## What you have to do
Reproduce the rows below, changing each occurrence of "sensor array" to "sensor module" and leaving everything else unchanged. Omit the pictures from your output.

## Recorded information
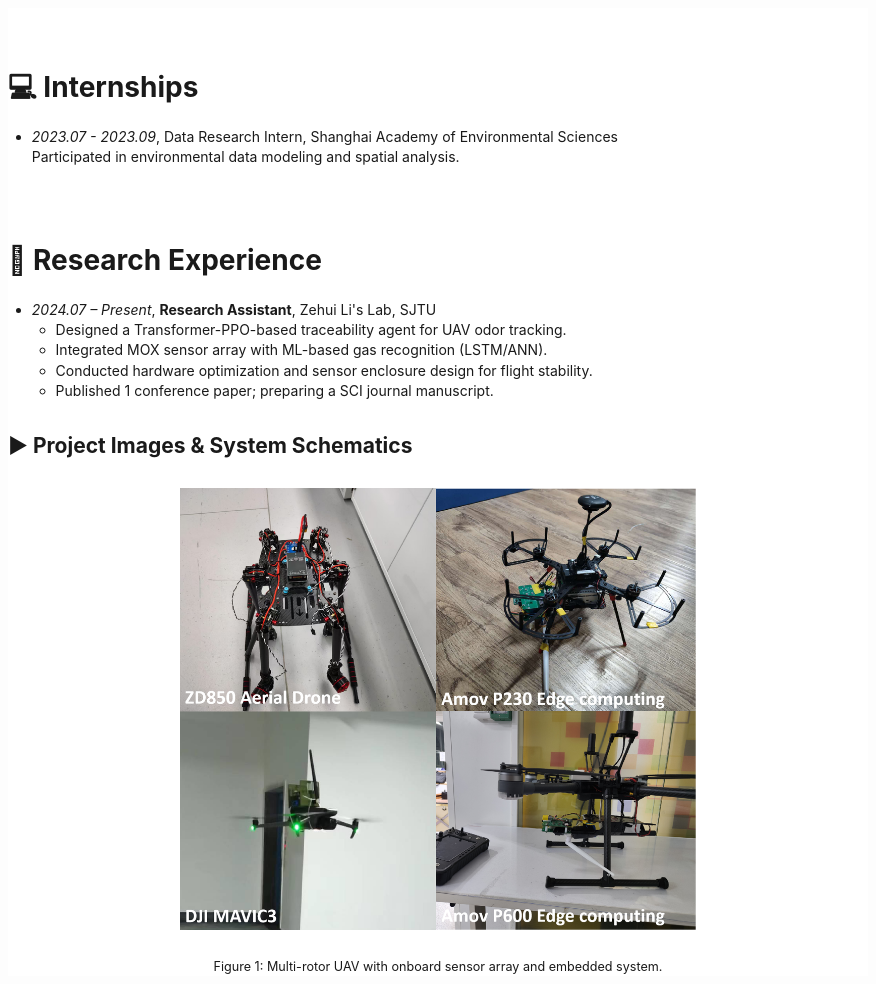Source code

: <div id="internships" style="padding-top: 20px;"></div>

# 💻 Internships
- *2023.07 - 2023.09*, Data Research Intern, Shanghai Academy of Environmental Sciences  
  Participated in environmental data modeling and spatial analysis.

<div id="research-experience" style="padding-top: 20px;"></div>

# 🔬 Research Experience
- *2024.07 – Present*, **Research Assistant**, Zehui Li's Lab, SJTU  
  - Designed a Transformer-PPO-based traceability agent for UAV odor tracking.  
  - Integrated MOX sensor array with ML-based gas recognition (LSTM/ANN).  
  - Conducted hardware optimization and sensor enclosure design for flight stability.  
  - Published 1 conference paper; preparing a SCI journal manuscript.

## ▶️ Project Images & System Schematics

<div align="center">
  <img src="images/uav.png" alt="UAV Demo" width="60%" style="margin: 10px 0;">
  <p style="font-size: 0.9em;">Figure 1: Multi-rotor UAV with onboard sensor array and embedded system.</p>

## Result of this task
Source code

: <div id="internships" style="padding-top: 20px;"></div>

# 💻 Internships
- *2023.07 - 2023.09*, Data Research Intern, Shanghai Academy of Environmental Sciences  
  Participated in environmental data modeling and spatial analysis.

<div id="research-experience" style="padding-top: 20px;"></div>

# 🔬 Research Experience
- *2024.07 – Present*, **Research Assistant**, Zehui Li's Lab, SJTU  
  - Designed a Transformer-PPO-based traceability agent for UAV odor tracking.  
  - Integrated MOX sensor module with ML-based gas recognition (LSTM/ANN).  
  - Conducted hardware optimization and sensor enclosure design for flight stability.  
  - Published 1 conference paper; preparing a SCI journal manuscript.

## ▶️ Project Images & System Schematics

<div align="center">
  <img src="images/uav.png" alt="UAV Demo" width="60%" style="margin: 10px 0;">
  <p style="font-size: 0.9em;">Figure 1: Multi-rotor UAV with onboard sensor module and embedded system.</p>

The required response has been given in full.